**Work request**:
Your task is to repeat the entries underneath exactly, minus the pictures.

________

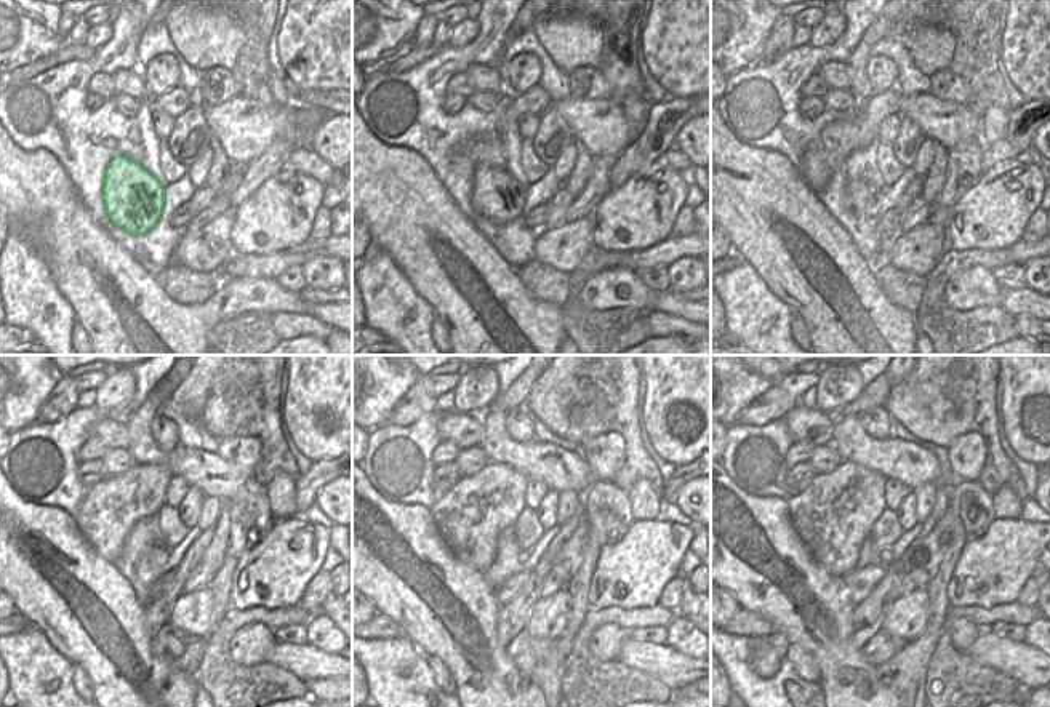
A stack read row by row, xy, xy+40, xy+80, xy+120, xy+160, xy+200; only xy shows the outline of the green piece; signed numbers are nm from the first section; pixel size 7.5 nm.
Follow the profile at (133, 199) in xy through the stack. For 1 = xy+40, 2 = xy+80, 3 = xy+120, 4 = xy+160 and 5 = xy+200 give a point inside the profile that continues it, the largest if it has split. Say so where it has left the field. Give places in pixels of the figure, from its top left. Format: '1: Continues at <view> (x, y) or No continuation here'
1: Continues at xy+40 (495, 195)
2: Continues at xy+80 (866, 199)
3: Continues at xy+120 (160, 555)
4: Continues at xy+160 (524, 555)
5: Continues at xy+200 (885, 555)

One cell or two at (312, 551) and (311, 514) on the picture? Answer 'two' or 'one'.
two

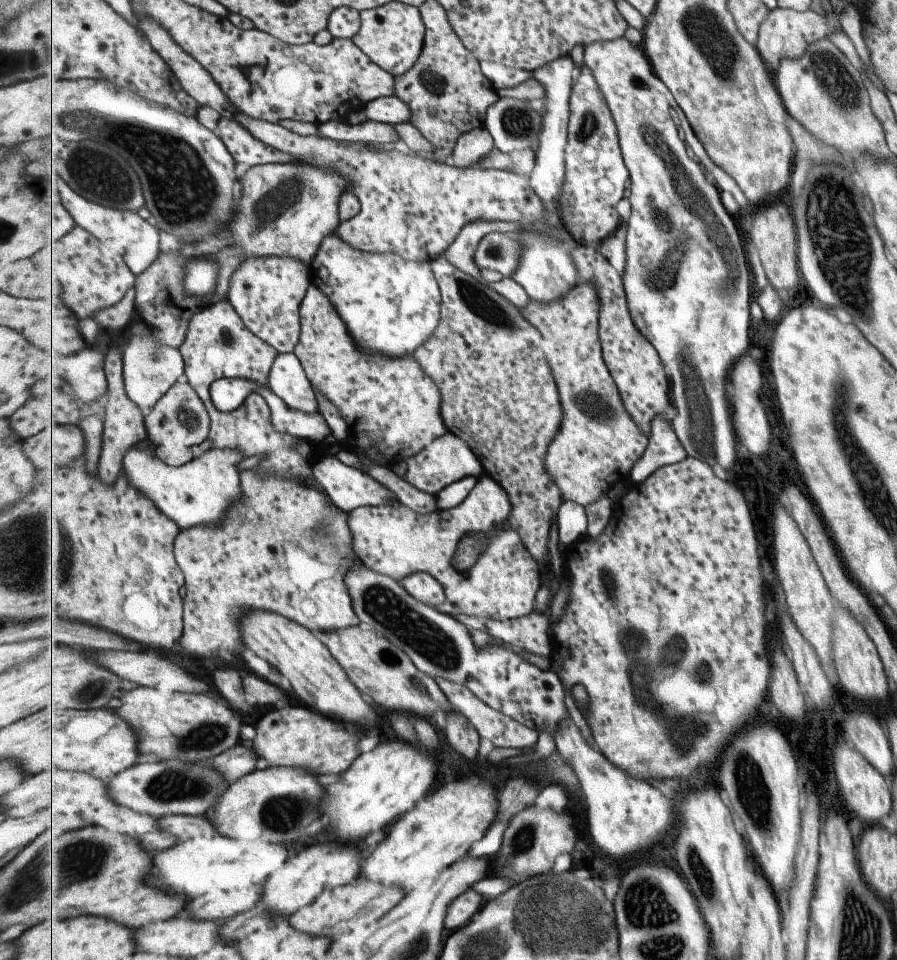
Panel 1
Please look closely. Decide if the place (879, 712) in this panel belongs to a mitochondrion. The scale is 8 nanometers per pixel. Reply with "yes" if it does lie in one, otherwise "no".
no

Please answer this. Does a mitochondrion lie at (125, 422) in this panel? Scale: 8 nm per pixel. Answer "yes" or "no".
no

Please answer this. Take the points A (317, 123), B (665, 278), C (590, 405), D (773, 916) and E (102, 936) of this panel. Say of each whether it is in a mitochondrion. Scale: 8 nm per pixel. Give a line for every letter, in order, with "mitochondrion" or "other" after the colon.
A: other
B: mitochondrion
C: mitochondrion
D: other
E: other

________

**Response for this exercise**:
A stack read row by row, xy, xy+40, xy+80, xy+120, xy+160, xy+200; only xy shows the outline of the green piece; signed numbers are nm from the first section; pixel size 7.5 nm.
Follow the profile at (133, 199) in xy through the stack. For 1 = xy+40, 2 = xy+80, 3 = xy+120, 4 = xy+160 and 5 = xy+200 give a point inside the profile that continues it, the largest if it has split. Say so where it has left the field. Give places in pixels of the figure, from its top left. Format: '1: Continues at <view> (x, y) or No continuation here'
1: Continues at xy+40 (495, 195)
2: Continues at xy+80 (866, 199)
3: Continues at xy+120 (160, 555)
4: Continues at xy+160 (524, 555)
5: Continues at xy+200 (885, 555)

One cell or two at (312, 551) and (311, 514) on the picture? Answer 'two' or 'one'.
two

Panel 1
Please look closely. Decide if the place (879, 712) in this panel belongs to a mitochondrion. The scale is 8 nanometers per pixel. Reply with "yes" if it does lie in one, otherwise "no".
no

Please answer this. Does a mitochondrion lie at (125, 422) in this panel? Scale: 8 nm per pixel. Answer "yes" or "no".
no

Please answer this. Take the points A (317, 123), B (665, 278), C (590, 405), D (773, 916) and E (102, 936) of this panel. Say of each whether it is in a mitochondrion. Scale: 8 nm per pixel. Give a line for every letter, in order, with "mitochondrion" or "other" after the colon.
A: other
B: mitochondrion
C: mitochondrion
D: other
E: other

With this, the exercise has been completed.